* **Record extracts**
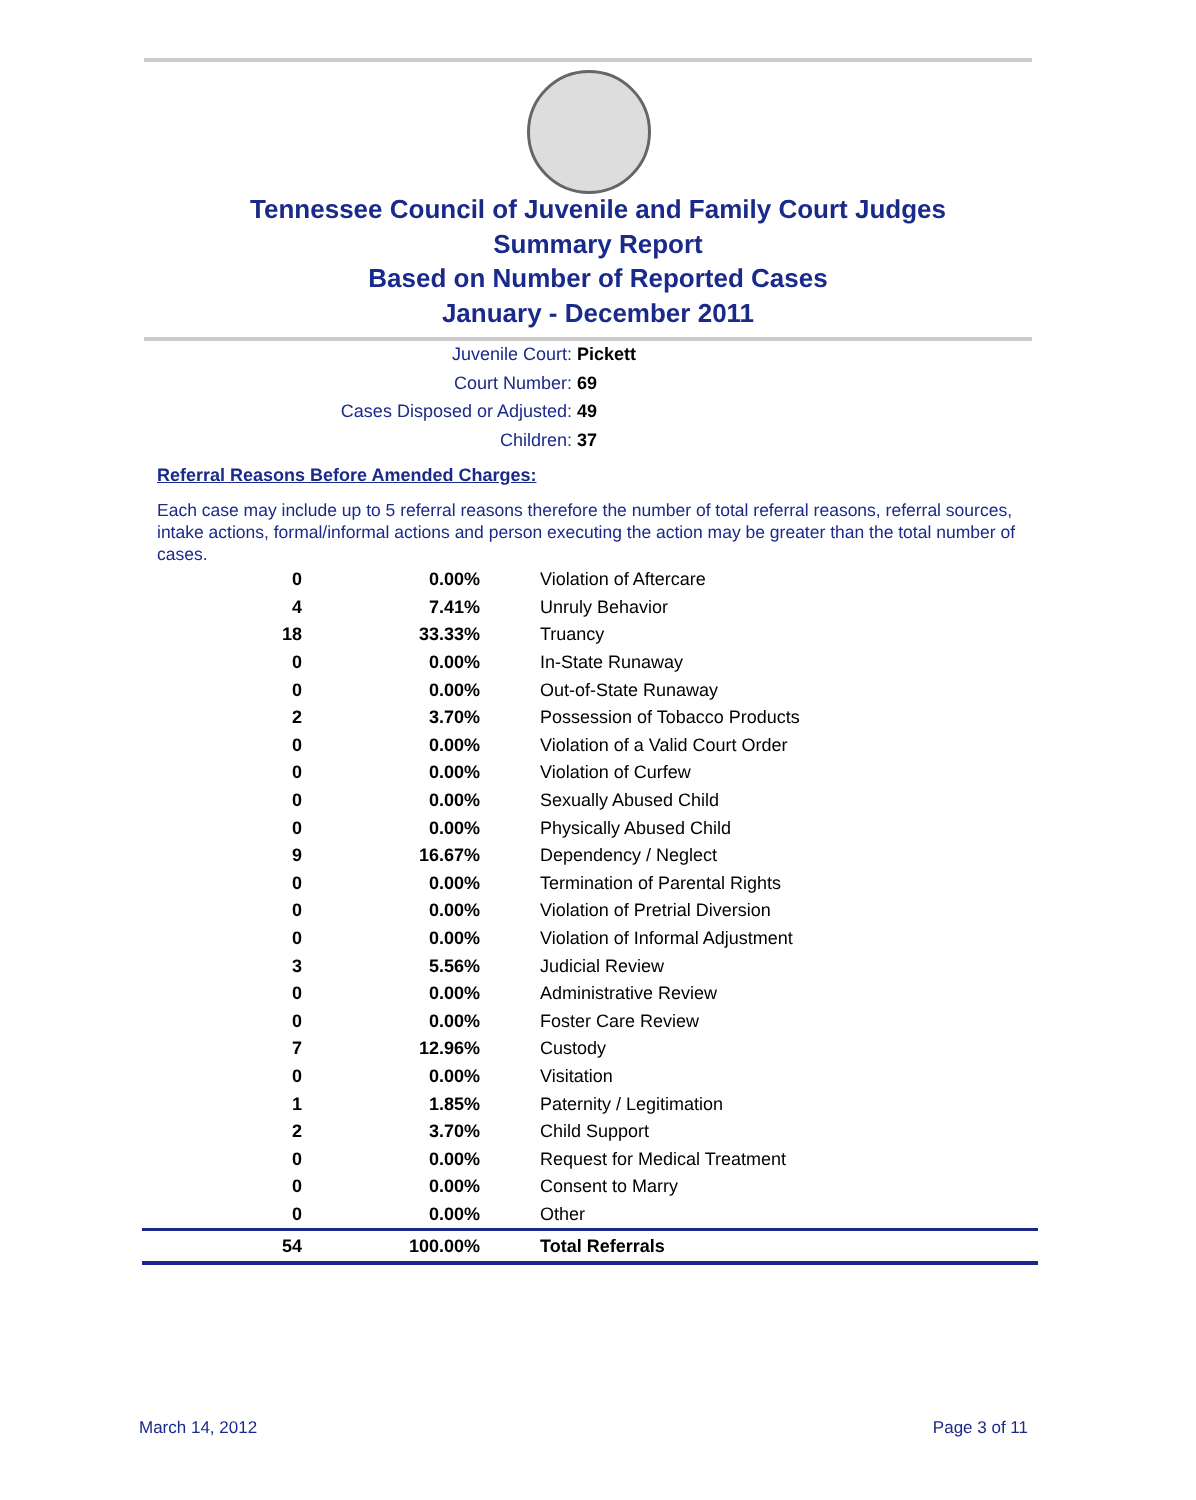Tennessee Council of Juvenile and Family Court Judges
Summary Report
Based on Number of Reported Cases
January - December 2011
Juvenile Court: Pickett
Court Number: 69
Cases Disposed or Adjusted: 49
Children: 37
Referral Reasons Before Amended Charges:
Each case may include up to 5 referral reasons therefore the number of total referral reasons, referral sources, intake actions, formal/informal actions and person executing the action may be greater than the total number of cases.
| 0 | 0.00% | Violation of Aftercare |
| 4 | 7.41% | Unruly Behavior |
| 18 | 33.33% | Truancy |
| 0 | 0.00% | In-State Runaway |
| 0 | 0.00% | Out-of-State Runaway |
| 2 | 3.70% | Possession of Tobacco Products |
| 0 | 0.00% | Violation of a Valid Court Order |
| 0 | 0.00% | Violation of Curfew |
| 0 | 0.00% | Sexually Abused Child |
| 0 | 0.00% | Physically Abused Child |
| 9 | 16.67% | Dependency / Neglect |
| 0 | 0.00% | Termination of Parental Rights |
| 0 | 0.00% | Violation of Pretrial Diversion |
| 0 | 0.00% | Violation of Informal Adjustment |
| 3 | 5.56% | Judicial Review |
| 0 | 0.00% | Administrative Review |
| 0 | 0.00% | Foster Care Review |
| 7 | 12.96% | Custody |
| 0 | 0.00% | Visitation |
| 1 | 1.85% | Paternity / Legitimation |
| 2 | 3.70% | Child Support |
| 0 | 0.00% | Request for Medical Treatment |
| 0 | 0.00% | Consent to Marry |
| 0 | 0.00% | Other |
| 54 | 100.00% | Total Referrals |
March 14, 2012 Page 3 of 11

* **To do**
Using the records above, please repeat the line with "0.00% | Other |" and every line after it exactly, and give no other text.

* **Solved problem**
| 0 | 0.00% | Other |
| 54 | 100.00% | Total Referrals |
March 14, 2012 Page 3 of 11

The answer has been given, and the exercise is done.